++++ Material provided

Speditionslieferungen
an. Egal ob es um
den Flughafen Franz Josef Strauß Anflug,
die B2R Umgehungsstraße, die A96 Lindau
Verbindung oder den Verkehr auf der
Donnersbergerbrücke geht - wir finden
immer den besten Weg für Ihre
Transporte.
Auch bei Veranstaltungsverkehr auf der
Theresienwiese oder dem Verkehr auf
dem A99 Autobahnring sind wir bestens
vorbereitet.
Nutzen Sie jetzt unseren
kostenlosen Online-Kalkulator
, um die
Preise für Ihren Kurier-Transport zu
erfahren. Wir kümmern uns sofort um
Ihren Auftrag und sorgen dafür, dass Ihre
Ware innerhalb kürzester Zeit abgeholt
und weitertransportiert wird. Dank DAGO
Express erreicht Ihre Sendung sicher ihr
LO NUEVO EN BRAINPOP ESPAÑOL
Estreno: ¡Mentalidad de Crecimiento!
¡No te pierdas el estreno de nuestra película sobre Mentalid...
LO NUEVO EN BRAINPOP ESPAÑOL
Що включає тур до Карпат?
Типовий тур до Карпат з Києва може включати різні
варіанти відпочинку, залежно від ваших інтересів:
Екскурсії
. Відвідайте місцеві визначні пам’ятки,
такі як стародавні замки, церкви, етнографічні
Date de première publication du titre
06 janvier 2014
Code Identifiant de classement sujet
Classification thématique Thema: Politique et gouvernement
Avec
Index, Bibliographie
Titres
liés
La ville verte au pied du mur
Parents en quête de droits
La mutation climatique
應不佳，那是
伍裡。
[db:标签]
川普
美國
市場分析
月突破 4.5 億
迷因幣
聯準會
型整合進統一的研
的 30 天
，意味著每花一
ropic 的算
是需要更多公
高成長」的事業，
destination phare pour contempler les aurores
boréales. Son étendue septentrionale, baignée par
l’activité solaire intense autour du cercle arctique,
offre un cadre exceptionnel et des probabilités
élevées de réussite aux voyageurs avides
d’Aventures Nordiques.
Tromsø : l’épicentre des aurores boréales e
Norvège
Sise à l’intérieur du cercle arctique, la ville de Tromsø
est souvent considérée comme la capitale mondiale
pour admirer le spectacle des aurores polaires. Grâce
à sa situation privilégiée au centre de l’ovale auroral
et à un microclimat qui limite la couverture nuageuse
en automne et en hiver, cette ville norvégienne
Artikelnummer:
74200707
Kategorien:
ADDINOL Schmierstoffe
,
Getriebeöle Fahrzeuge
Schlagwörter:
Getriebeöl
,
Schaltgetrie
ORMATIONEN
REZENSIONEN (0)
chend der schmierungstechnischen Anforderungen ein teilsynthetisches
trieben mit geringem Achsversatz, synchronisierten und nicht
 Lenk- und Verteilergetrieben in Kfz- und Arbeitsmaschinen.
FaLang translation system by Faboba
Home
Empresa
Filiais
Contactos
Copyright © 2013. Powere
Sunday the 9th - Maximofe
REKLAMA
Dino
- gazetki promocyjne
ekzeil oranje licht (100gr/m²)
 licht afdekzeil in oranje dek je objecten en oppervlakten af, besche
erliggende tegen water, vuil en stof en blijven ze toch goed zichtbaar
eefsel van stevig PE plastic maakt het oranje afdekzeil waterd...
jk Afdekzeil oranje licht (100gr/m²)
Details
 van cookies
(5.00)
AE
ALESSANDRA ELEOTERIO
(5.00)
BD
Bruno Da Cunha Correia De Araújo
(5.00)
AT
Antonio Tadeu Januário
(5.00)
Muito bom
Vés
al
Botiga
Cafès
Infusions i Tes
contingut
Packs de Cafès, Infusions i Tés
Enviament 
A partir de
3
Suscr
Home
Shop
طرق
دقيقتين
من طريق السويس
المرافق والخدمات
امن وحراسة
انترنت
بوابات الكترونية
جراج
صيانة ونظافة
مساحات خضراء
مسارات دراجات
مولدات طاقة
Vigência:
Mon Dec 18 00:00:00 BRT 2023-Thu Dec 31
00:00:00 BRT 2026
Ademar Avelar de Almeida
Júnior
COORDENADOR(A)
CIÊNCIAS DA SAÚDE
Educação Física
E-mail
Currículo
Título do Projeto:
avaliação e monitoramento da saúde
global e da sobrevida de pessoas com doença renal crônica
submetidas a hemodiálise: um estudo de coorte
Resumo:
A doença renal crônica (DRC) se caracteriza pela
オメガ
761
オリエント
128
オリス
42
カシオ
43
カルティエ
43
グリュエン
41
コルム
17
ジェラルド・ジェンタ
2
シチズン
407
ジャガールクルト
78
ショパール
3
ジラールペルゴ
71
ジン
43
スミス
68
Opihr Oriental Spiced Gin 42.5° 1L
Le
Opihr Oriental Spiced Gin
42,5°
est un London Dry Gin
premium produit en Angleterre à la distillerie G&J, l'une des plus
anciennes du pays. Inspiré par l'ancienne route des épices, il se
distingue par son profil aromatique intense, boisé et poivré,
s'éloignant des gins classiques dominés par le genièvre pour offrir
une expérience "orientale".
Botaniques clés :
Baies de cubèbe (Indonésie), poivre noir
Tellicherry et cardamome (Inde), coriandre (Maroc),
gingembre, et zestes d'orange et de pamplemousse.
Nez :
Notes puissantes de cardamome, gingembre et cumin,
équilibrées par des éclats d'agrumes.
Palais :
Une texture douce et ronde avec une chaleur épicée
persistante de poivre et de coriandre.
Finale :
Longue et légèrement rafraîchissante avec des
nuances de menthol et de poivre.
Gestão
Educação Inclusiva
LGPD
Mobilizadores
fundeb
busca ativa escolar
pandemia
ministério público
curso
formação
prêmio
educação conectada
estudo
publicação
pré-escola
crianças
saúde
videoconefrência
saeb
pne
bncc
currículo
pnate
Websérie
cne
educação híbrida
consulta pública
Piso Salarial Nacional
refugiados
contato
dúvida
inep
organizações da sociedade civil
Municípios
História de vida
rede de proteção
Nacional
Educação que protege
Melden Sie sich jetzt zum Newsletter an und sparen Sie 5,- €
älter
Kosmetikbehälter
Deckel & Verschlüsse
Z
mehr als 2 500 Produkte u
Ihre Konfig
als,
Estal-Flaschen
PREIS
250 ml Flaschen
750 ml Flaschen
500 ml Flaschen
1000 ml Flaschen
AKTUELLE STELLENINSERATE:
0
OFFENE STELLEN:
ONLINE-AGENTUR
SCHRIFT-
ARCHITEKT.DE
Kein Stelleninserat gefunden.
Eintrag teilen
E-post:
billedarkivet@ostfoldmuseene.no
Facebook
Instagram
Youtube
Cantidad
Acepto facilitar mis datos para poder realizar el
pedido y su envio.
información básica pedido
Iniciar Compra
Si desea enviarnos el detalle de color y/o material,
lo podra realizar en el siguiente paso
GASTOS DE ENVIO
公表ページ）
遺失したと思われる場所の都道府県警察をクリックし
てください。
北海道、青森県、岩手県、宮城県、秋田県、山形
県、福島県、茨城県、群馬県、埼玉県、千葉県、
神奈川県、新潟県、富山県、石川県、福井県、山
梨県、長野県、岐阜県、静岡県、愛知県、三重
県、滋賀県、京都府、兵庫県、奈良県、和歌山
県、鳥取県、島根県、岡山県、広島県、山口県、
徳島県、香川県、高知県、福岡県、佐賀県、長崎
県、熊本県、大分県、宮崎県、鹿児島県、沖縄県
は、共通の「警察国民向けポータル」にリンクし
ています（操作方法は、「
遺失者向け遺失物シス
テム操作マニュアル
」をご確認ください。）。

++++++++

**Exercise:** Quote every line of the listing above word for word, keeping each line break as it appears.

**Finished task:**
Speditionslieferungen
an. Egal ob es um
den Flughafen Franz Josef Strauß Anflug,
die B2R Umgehungsstraße, die A96 Lindau
Verbindung oder den Verkehr auf der
Donnersbergerbrücke geht - wir finden
immer den besten Weg für Ihre
Transporte.
Auch bei Veranstaltungsverkehr auf der
Theresienwiese oder dem Verkehr auf
dem A99 Autobahnring sind wir bestens
vorbereitet.
Nutzen Sie jetzt unseren
kostenlosen Online-Kalkulator
, um die
Preise für Ihren Kurier-Transport zu
erfahren. Wir kümmern uns sofort um
Ihren Auftrag und sorgen dafür, dass Ihre
Ware innerhalb kürzester Zeit abgeholt
und weitertransportiert wird. Dank DAGO
Express erreicht Ihre Sendung sicher ihr
LO NUEVO EN BRAINPOP ESPAÑOL
Estreno: ¡Mentalidad de Crecimiento!
¡No te pierdas el estreno de nuestra película sobre Mentalid...
LO NUEVO EN BRAINPOP ESPAÑOL
Що включає тур до Карпат?
Типовий тур до Карпат з Києва може включати різні
варіанти відпочинку, залежно від ваших інтересів:
Екскурсії
. Відвідайте місцеві визначні пам’ятки,
такі як стародавні замки, церкви, етнографічні
Date de première publication du titre
06 janvier 2014
Code Identifiant de classement sujet
Classification thématique Thema: Politique et gouvernement
Avec
Index, Bibliographie
Titres
liés
La ville verte au pied du mur
Parents en quête de droits
La mutation climatique
應不佳，那是
伍裡。
[db:标签]
川普
美國
市場分析
月突破 4.5 億
迷因幣
聯準會
型整合進統一的研
的 30 天
，意味著每花一
ropic 的算
是需要更多公
高成長」的事業，
destination phare pour contempler les aurores
boréales. Son étendue septentrionale, baignée par
l’activité solaire intense autour du cercle arctique,
offre un cadre exceptionnel et des probabilités
élevées de réussite aux voyageurs avides
d’Aventures Nordiques.
Tromsø : l’épicentre des aurores boréales e
Norvège
Sise à l’intérieur du cercle arctique, la ville de Tromsø
est souvent considérée comme la capitale mondiale
pour admirer le spectacle des aurores polaires. Grâce
à sa situation privilégiée au centre de l’ovale auroral
et à un microclimat qui limite la couverture nuageuse
en automne et en hiver, cette ville norvégienne
Artikelnummer:
74200707
Kategorien:
ADDINOL Schmierstoffe
,
Getriebeöle Fahrzeuge
Schlagwörter:
Getriebeöl
,
Schaltgetrie
ORMATIONEN
REZENSIONEN (0)
chend der schmierungstechnischen Anforderungen ein teilsynthetisches
trieben mit geringem Achsversatz, synchronisierten und nicht
 Lenk- und Verteilergetrieben in Kfz- und Arbeitsmaschinen.
FaLang translation system by Faboba
Home
Empresa
Filiais
Contactos
Copyright © 2013. Powere
Sunday the 9th - Maximofe
REKLAMA
Dino
- gazetki promocyjne
ekzeil oranje licht (100gr/m²)
 licht afdekzeil in oranje dek je objecten en oppervlakten af, besche
erliggende tegen water, vuil en stof en blijven ze toch goed zichtbaar
eefsel van stevig PE plastic maakt het oranje afdekzeil waterd...
jk Afdekzeil oranje licht (100gr/m²)
Details
 van cookies
(5.00)
AE
ALESSANDRA ELEOTERIO
(5.00)
BD
Bruno Da Cunha Correia De Araújo
(5.00)
AT
Antonio Tadeu Januário
(5.00)
Muito bom
Vés
al
Botiga
Cafès
Infusions i Tes
contingut
Packs de Cafès, Infusions i Tés
Enviament 
A partir de
3
Suscr
Home
Shop
طرق
دقيقتين
من طريق السويس
المرافق والخدمات
امن وحراسة
انترنت
بوابات الكترونية
جراج
صيانة ونظافة
مساحات خضراء
مسارات دراجات
مولدات طاقة
Vigência:
Mon Dec 18 00:00:00 BRT 2023-Thu Dec 31
00:00:00 BRT 2026
Ademar Avelar de Almeida
Júnior
COORDENADOR(A)
CIÊNCIAS DA SAÚDE
Educação Física
E-mail
Currículo
Título do Projeto:
avaliação e monitoramento da saúde
global e da sobrevida de pessoas com doença renal crônica
submetidas a hemodiálise: um estudo de coorte
Resumo:
A doença renal crônica (DRC) se caracteriza pela
オメガ
761
オリエント
128
オリス
42
カシオ
43
カルティエ
43
グリュエン
41
コルム
17
ジェラルド・ジェンタ
2
シチズン
407
ジャガールクルト
78
ショパール
3
ジラールペルゴ
71
ジン
43
スミス
68
Opihr Oriental Spiced Gin 42.5° 1L
Le
Opihr Oriental Spiced Gin
42,5°
est un London Dry Gin
premium produit en Angleterre à la distillerie G&J, l'une des plus
anciennes du pays. Inspiré par l'ancienne route des épices, il se
distingue par son profil aromatique intense, boisé et poivré,
s'éloignant des gins classiques dominés par le genièvre pour offrir
une expérience "orientale".
Botaniques clés :
Baies de cubèbe (Indonésie), poivre noir
Tellicherry et cardamome (Inde), coriandre (Maroc),
gingembre, et zestes d'orange et de pamplemousse.
Nez :
Notes puissantes de cardamome, gingembre et cumin,
équilibrées par des éclats d'agrumes.
Palais :
Une texture douce et ronde avec une chaleur épicée
persistante de poivre et de coriandre.
Finale :
Longue et légèrement rafraîchissante avec des
nuances de menthol et de poivre.
Gestão
Educação Inclusiva
LGPD
Mobilizadores
fundeb
busca ativa escolar
pandemia
ministério público
curso
formação
prêmio
educação conectada
estudo
publicação
pré-escola
crianças
saúde
videoconefrência
saeb
pne
bncc
currículo
pnate
Websérie
cne
educação híbrida
consulta pública
Piso Salarial Nacional
refugiados
contato
dúvida
inep
organizações da sociedade civil
Municípios
História de vida
rede de proteção
Nacional
Educação que protege
Melden Sie sich jetzt zum Newsletter an und sparen Sie 5,- €
älter
Kosmetikbehälter
Deckel & Verschlüsse
Z
mehr als 2 500 Produkte u
Ihre Konfig
als,
Estal-Flaschen
PREIS
250 ml Flaschen
750 ml Flaschen
500 ml Flaschen
1000 ml Flaschen
AKTUELLE STELLENINSERATE:
0
OFFENE STELLEN:
ONLINE-AGENTUR
SCHRIFT-
ARCHITEKT.DE
Kein Stelleninserat gefunden.
Eintrag teilen
E-post:
billedarkivet@ostfoldmuseene.no
Facebook
Instagram
Youtube
Cantidad
Acepto facilitar mis datos para poder realizar el
pedido y su envio.
información básica pedido
Iniciar Compra
Si desea enviarnos el detalle de color y/o material,
lo podra realizar en el siguiente paso
GASTOS DE ENVIO
公表ページ）
遺失したと思われる場所の都道府県警察をクリックし
てください。
北海道、青森県、岩手県、宮城県、秋田県、山形
県、福島県、茨城県、群馬県、埼玉県、千葉県、
神奈川県、新潟県、富山県、石川県、福井県、山
梨県、長野県、岐阜県、静岡県、愛知県、三重
県、滋賀県、京都府、兵庫県、奈良県、和歌山
県、鳥取県、島根県、岡山県、広島県、山口県、
徳島県、香川県、高知県、福岡県、佐賀県、長崎
県、熊本県、大分県、宮崎県、鹿児島県、沖縄県
は、共通の「警察国民向けポータル」にリンクし
ています（操作方法は、「
遺失者向け遺失物シス
テム操作マニュアル
」をご確認ください。）。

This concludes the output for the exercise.